또한, 상기 제2특징정보추출부(2200)는 기계학습된 모델을 이용하여 상기 기준프레임으로부터 상기 제2특징정보를 추출할 수 있다. 구체적으로, 상기 기계학습된 모델을 이용하여 상기 기준프레임으로부터 상기 대상에 대한 특징인 상기 제2특징정보를 추출할 수 있다.In addition, the second feature information extracting unit 2200 may extract the second feature information from the reference frame using a machine-learned model. Specifically, the second feature information, which is a feature of the object, may be extracted from the reference frame by using the machine-learned model.

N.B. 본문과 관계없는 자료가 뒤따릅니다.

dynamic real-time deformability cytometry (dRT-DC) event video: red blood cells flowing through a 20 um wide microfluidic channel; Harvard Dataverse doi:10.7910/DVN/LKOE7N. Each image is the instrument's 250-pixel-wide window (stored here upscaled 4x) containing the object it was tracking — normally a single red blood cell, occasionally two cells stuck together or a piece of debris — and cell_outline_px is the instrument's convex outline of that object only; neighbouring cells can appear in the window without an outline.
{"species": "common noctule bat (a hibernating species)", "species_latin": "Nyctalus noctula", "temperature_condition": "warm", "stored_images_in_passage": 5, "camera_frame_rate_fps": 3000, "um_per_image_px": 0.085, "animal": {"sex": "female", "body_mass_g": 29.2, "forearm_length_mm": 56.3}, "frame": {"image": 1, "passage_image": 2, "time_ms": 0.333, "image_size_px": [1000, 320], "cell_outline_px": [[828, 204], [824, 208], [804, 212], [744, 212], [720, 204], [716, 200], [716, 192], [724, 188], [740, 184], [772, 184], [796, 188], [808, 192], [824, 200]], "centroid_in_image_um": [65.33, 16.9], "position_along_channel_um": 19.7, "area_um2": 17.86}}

도 5의 (b)에 도시된 바와 같이, 상기 기준프레임도출부(1000)로부터 도출된 상기 기준프레임이 상기 제2특징정보추출부(2200)의 기계학습된 모델에 입력되어, 이에 대한 제2특징정보인

가 추출될 수 있다.As shown in (b) of FIG. 5, the reference frame derived from the reference frame extracting unit 1000 is input to a machine-learned model of the second feature information extracting unit 2200, and a second corresponding thereto is obtained. Feature Information

Can be extracted.

다만, 이와 같은 제1특징정보추출부(2100), 및 제2특징정보추출부(2200)를 구성하는 상기 기계학습된 모델은 컨볼루션신경망모델(CNN), 캡슐네트워크(CapsNet) 등의 인공신경망 모델에 의하여 구현될 수 있다. 이와 같은 컨볼루션신경망모델(CNN), 캡슐네트워크(CapsNet) 등의 인공신경망 모델은 입력되는 영상정보로부터 대상의 특징정보를 추출할 수 있는 특징이 있다.However, the machine-learned model constituting the first feature information extracting unit 2100 and the second feature information extracting unit 2200 may be an artificial neural network such as a convolutional neural network model (CNN) and a capsule network (CapsNet). It can be implemented by a model. An artificial neural network model such as a convolutional neural network model (CNN), a capsule network (CapsNet), etc. has a feature of extracting feature information of a target from input image information.

이하에서는, 상기 제1특징정보추출부(2100) 및 상기 제2특징정보추출부(2200)를 구성할 수 있는 컨볼루션신경망모델(CNN)의 동작과정에 대하여 설명하도록 한다.Hereinafter, an operation process of the convolutional neural network model (CNN) constituting the first feature information extractor 2100 and the second feature information extractor 2200 will be described.

도 6은 본 발명의 일 실시예에 따른 컨볼루션신경망모델의 세부 동작과정을 예시적으로 도시한다.6 exemplarily illustrates a detailed operation of the convolutional neural network model according to an embodiment of the present invention.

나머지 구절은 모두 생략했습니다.